First off, this is not meant to be a post negating the value of current hyperconverged solutions available in the market. I think hyperconverged has it’s place, and for many use cases it makes perfect sense to go down that route. But the idea that everyone should go hyperconverged and all data should be placed on local drives, even if made redundant inside the chassis and even between chassis, is to be blunt, a bit silly.
Parts of this post is inspired by a recent discussion on Twitter:
— Christian Mohn™ (@h0bbel) September 20, 2014
I don’t believe that replacing your existing storage array with a hyperconverged solution, regardless of vendor, by moving your data off the array and on to the local disks in the cluster makes that much sense. Sure, keep your hot and fresh data set as close to the compute layer as possible, but for long time archiving purposes? For rarely accessed, but required data? Why would you do that? Of course, going hyperconverged would mean that you can free up some of that costly array space and leave long term retention data on the array, but does the hyperconverged solution of choice let you do that? Does it even have FC HBA’s? If not, is it cost effective to invest in it, while you at the same time need to keep your “traditional” infrastructure in place to keep all that data available?
To quote Scott D. Lowe:
Any solution that uses standalone storage is not hyperconverged. With a hyperconverged solution, every time a new node is added, there is additional compute, storage, and network capability added to the cluster. Simply adding a shelf of disks to an existing storage system does not provide linear scalability and can eventually lead to resource constraints if not managed carefully.
Doesn’t that really show one of biggest the problems with a hyperconverged infrastructure? If you need to scale CPU, Memory AND Storage at the same time, it makes perfect sense. But what if you need to scale one of the items? Individually? Why should you have to buy more CPU, and licenses, if all you wanted was to add some more storage space?
Of course, this brings the discussion right back to where it started, if you want to scale the various infrastructure components individually, then hyperconverged isn’t the right solution. But if hyperconverged isn’t the solution, and traditional “DIY” infrastructures have to many components to manage individually, then what? Sure, the Software Defined Data Center looks promising, but at the end of the day, we still need hardware to run the software on. The hardware may very well be generic, but it’s still required.

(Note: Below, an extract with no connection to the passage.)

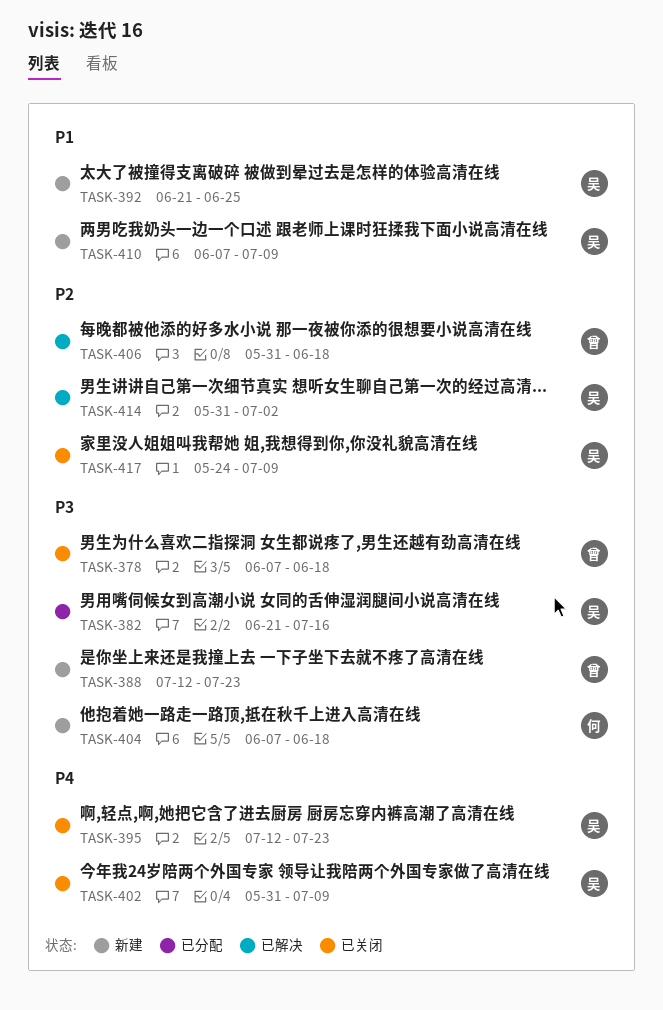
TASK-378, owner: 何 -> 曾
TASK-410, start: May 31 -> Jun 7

Interestingly enough, a post by Scott Lowe (no, not the same one as quoted above), got me thinking about what the future might hold in this regard: Thinking About Intel Rack-Scale Architecture. To get to the point where we can manage a datacenter like a hyperconverged cluster, and still be able to scale vertically as needed, we need a completely new approach to the whole core architecture of our systems. Bundling CPU, Memory, Storage and Networking in a single manageable unit doesn’t cut it in the long run. Now that the workloads are (mostly) virtualized, it’s time to take a real hard look at how the compute nodes are constructed.

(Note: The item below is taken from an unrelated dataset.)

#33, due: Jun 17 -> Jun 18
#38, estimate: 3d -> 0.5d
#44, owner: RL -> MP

Decoupling CPU, Memory, Storage Volume, Storage Performance and Network into entirely modular units that can be plugged in and scaled individually makes a whole lot more sense. By the looks of it Intel Rack-Scale Architecture might just be that, I guess we’ll see down the road if it´s actually doable.
The software side of things are moving fast, and honestly, I’m kind of glad that hardware isn’t moving at the same pace. At least that gives us breathing room enough to actually think about what we’re doing, or at the very least pretend that we do.